- [Task to complete] Please answer from the geometry puzzle thread: what restriction did Paulo attach when he first submitted the problem?

- [Source text]
Look at the drawing below, where AB = BC = CD = DT = h, and TD perpendicular to AD:

                                   
                                   o T
                                   |
                                   | (h) 
                                   |
                                   |
  +----------+----------+----------o 
  A    (h)   B    (h)   C    (h)   D

The line AT makes an angle x with AD; the line BT makes an angle y with BD; the line CT makes an angle z with CD.

Using only geometry, prove that (angle x) + (angle y) = (angle z).

(In reply to only geometry? by Mindrod)

I'm not Paulo, obviously, but I want to comment on the meaning of "only geometry."  Paulo first submitted the problem with the restriction that algebra and trigonometry were NOT to be used.  When the problem came under review in the queue, Paulo changed his restriction to "only geometry" based on an objection by somebody (not me) to his original wording.  His intent clearly was to ban the use of  coordinates and trig identities, leaving us with only with what is called "synthetic geometry" to use -- that is, essentially Euclid's methods. And yes, cutting triangles out of paper and putting them together would be in the spirit of the intended approach, and perhaps "similar trangles" might somehow be found in this way that would lead to a good proof.

Posted by Richard on 2005-12-23 13:47:41

- [Information shown]
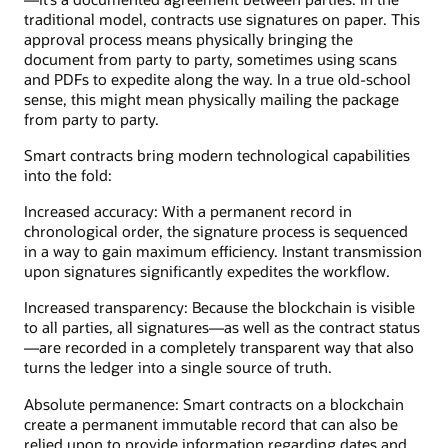
traditional model, contracts use signatures on paper. This
approval process means physically bringing the
document from party to party, sometimes using scans
and PDFs to expedite along the way. In a true old-school
sense, this might mean physically mailing the package
from party to party.
Smart contracts bring modern technological capabilities
into the fold:
Increased accuracy: With a permanent record in
chronological order, the signature process is sequenced
in a way to gain maximum efficiency. Instant transmission
upon signatures significantly expedites the workflow.
Increased transparency: Because the blockchain is visible
to all parties, all signatures—as well as the contract status
—are recorded in a completely transparent way that also
turns the ledger into a single source of truth.
Absolute permanence: Smart contracts on a blockchain
create a permanent immutable record that can also be
relied upon to provide information regarding dates and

- [Exercise result] Algebra and trigonometry were not to be used.